Roth is among the best known of American cruising sailors. He has sailed his boat, Whisper, with his wife, Margaret, more than 75,000 miles, and has written several books and produced documentary films of their adventures.
Van Den Heede is a veteran solo ocean racer. He participated in two Mini Transats, trans-Atlantic races sailed solo in boats less than 21 feet long.
All three boats are in Class 2, 40 to 50 feet long.
Konkolski's cutter is 44 feet long and weighs 26,000 pounds. Van Den Heede's boat is 45 feet and weighs 11,000 pounds. One reason the boat is so light is that it has no engine.
Roth's boat, a modified ultra-light Santa Cruz 50 is 50 feet long and weighs 16,000 pounds. Length and weight have a direct bearing on potential speed. The longer and lighter, the faster a boat is.
With 15 of the 24 boats in port, there were these other developments:
--Thursday's Child, the 60-foot Class 1 boat skippered by Warren Luhrs, 41, of Alachua, Fla., was granted 24 hours 53 minutes for his time spent in Newport repairing prestart collision damage inflicted by France's Titouan Lamouzou aboard Ecureuil d'Aquitaine.
Luhrs, however, did file a formal protest against Lamouzou with the race committee. He made clear, however, that he did not want to press the protest unless he is protested by other racers for failing to protest, something that can occur under the rules of sailboat racing. The committee tabled the protest pending developments.
The time allowance gave Luhrs a fourth-place finish overall for the first leg, bumping Jacques de Roux's Skoiern IV of France to fifth. De Roux, however, remains first in Class 2.
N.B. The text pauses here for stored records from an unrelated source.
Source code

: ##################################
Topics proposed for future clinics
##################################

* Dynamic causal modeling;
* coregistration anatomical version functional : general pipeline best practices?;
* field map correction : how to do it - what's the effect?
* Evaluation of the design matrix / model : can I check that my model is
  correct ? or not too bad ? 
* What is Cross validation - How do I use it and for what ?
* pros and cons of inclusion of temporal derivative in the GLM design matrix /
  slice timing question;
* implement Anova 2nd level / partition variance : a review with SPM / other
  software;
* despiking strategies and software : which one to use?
--Lamouzou, 31, arrived 11 hours behind Thursday's Child with the story of a harrowing voyage in which he had to (a) steer by hand 19 to 21 hours a day for five weeks after his auto pilot failed, (b) repeatedly repair a leak in his bow caused by his collision with Luhrs, and (c) replace a broken boom with a spinnaker pole.
"It was not an enjoyable trip for me, but I am not discouraged at all," he said. "I figure that I have had all my bad luck on this leg and that things will be OK from now on.
"What I have lost in days I have gained in experience," summed up the sailor who learned ocean racing aboard boats skippered by Eric Taberly, one of France's greatest sailors.
Trouble continued to beset a number of boats in the rest of the fleet.
These were the standings of the fleet at midweek:
1. Tuna Marine (Martin) South Africa; 2. Credit Agricole III (Jeantot) France; 3. Biscuit's Lu (Bernardin) France; 4. Thursday's Child (Luhrs) United States; 5. Skoiern IV (De Roux) France; 6. Ecureuil d'Aquitaine (Lamouzou) France; 7. Airco Distributor (Plant) United States; 8. UAP-MED. Sans Frontieres (Terlain) France; 9. Stabilo Boss (Reed) South Africa; 10. Triple M/Spirit Of Sydney (Kiernan) Australia.
11. Let's Go 2 (Van Den Heed) France; 12. Declaration Of Independence (Konkolski) United States; 13. Legend Securities (White) United States; 14. Belmont Finland (Harkimo) Finland; 15. American Flag (Roth) United States; 16. Colt By Rettig (Salmi) Finland; 17. Lone Star (Schrader) United States; 18. Joseph Young (Hughes) Canada; 19. Double Cross (Mitchell) Great Britain; 20. Madonna (Shimada) Japan.
21. Quailo (Smith) United States; 22. Neptune's Express (McBride) New Zealand; 23. Miss Global (de Almeida) Brazil; 24. ACI Crusader (Biddlecombe) Australia.